An exact copy of the whole listing is required.

_MATERIAL PROVIDED_:
☆ ☆ ☆ ☆
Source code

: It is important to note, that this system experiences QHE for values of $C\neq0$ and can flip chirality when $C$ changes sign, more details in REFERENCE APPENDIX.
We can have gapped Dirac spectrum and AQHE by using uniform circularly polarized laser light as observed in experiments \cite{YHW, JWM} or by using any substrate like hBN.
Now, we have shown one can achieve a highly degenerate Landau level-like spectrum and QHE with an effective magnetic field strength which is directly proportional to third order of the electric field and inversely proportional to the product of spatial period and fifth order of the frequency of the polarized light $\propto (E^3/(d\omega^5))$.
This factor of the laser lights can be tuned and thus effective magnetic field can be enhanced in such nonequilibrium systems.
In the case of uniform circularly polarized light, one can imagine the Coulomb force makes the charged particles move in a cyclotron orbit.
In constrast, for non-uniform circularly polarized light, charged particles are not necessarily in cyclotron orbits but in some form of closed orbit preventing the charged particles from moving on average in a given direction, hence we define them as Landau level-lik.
☆ ☆ ☆ ☆
_EXERCISE RESULT_:
Source code

: It is important to note, that this system experiences QHE for values of $C\neq0$ and can flip chirality when $C$ changes sign, more details in REFERENCE APPENDIX.
We can have gapped Dirac spectrum and AQHE by using uniform circularly polarized laser light as observed in experiments \cite{YHW, JWM} or by using any substrate like hBN.
Now, we have shown one can achieve a highly degenerate Landau level-like spectrum and QHE with an effective magnetic field strength which is directly proportional to third order of the electric field and inversely proportional to the product of spatial period and fifth order of the frequency of the polarized light $\propto (E^3/(d\omega^5))$.
This factor of the laser lights can be tuned and thus effective magnetic field can be enhanced in such nonequilibrium systems.
In the case of uniform circularly polarized light, one can imagine the Coulomb force makes the charged particles move in a cyclotron orbit.
In constrast, for non-uniform circularly polarized light, charged particles are not necessarily in cyclotron orbits but in some form of closed orbit preventing the charged particles from moving on average in a given direction, hence we define them as Landau level-lik.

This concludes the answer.